BRIEF
After finding "Align, Distribute" in a line below, print that line and the rest of the lines exactly, leaving out all pictures.

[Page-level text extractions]
>>>

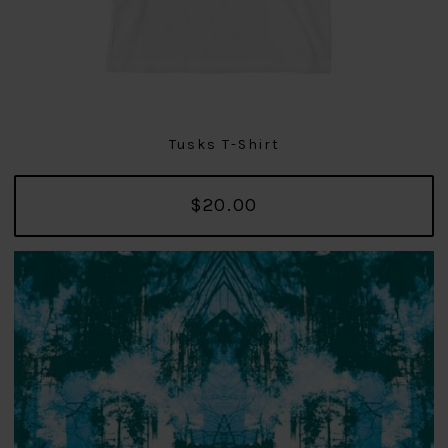
Tusks T-Shirt
$20.00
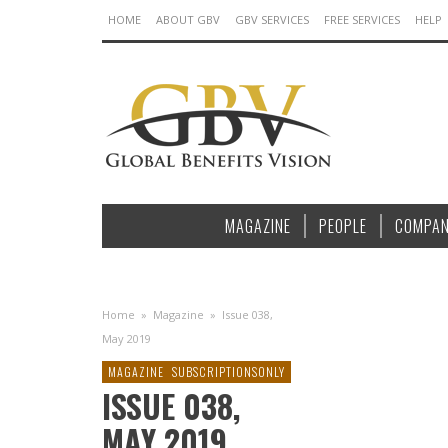
HOME
ABOUT GBV
GBV SERVICES
FREE SERVICES
HELP
MAGAZINE
PEOPLE
COMPAN
Home
»
Magazine
»
Issue 038,
May 2019
MAGAZINE
SUBSCRIPTIONSONLY
ISSUE 038,
MAY 2019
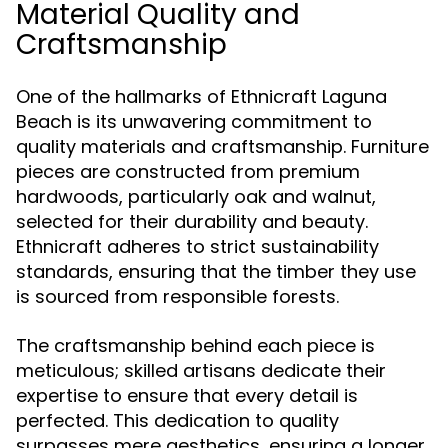
Material Quality and
Craftsmanship
One of the hallmarks of Ethnicraft Laguna
Beach is its unwavering commitment to
quality materials and craftsmanship. Furniture
pieces are constructed from premium
hardwoods, particularly oak and walnut,
selected for their durability and beauty.
Ethnicraft adheres to strict sustainability
standards, ensuring that the timber they use
is sourced from responsible forests.
The craftsmanship behind each piece is
meticulous; skilled artisans dedicate their
expertise to ensure that every detail is
perfected. This dedication to quality
surpasses mere aesthetics, ensuring a longer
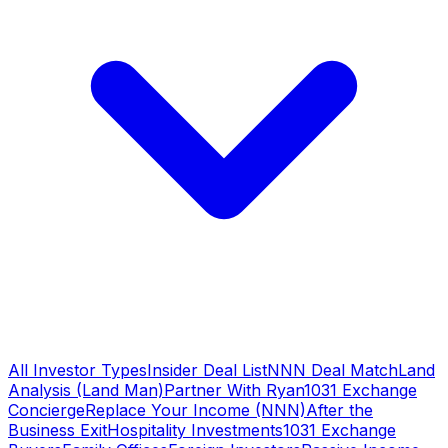
All Investor Types
Insider Deal List
NNN Deal Match
Land
Analysis (Land Man)
Partner With Ryan
1031 Exchange
Concierge
Replace Your Income (NNN)
After the
Business Exit
Hospitality Investments
1031 Exchange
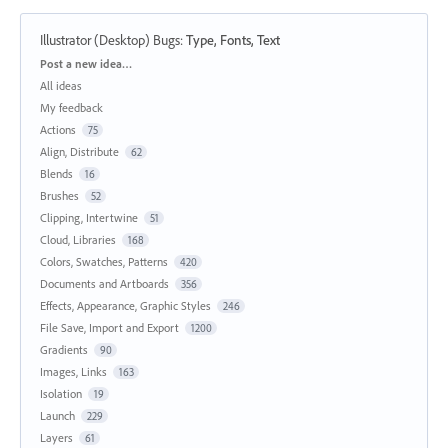
Illustrator (Desktop) Bugs
:
Type, Fonts, Text
Categories
Post a new idea…
All ideas
My feedback
Actions
75
Align, Distribute
62
Blends
16
Brushes
52
Clipping, Intertwine
51
Cloud, Libraries
168
Colors, Swatches, Patterns
420
Documents and Artboards
356
Effects, Appearance, Graphic Styles
246
File Save, Import and Export
1200
Gradients
90
Images, Links
163
Isolation
19
Launch
229
Layers
61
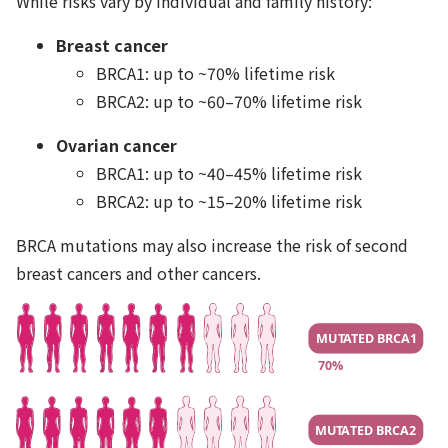
While risks vary by individual and family history:
Breast cancer
BRCA1: up to ~70% lifetime risk
BRCA2: up to ~60–70% lifetime risk
Ovarian cancer
BRCA1: up to ~40–45% lifetime risk
BRCA2: up to ~15–20% lifetime risk
BRCA mutations may also increase the risk of second
breast cancers and other cancers.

<<<

WRITTEN RESPONSE
Align, Distribute
62
Blends
16
Brushes
52
Clipping, Intertwine
51
Cloud, Libraries
168
Colors, Swatches, Patterns
420
Documents and Artboards
356
Effects, Appearance, Graphic Styles
246
File Save, Import and Export
1200
Gradients
90
Images, Links
163
Isolation
19
Launch
229
Layers
61
While risks vary by individual and family history:
Breast cancer
BRCA1: up to ~70% lifetime risk
BRCA2: up to ~60–70% lifetime risk
Ovarian cancer
BRCA1: up to ~40–45% lifetime risk
BRCA2: up to ~15–20% lifetime risk
BRCA mutations may also increase the risk of second
breast cancers and other cancers.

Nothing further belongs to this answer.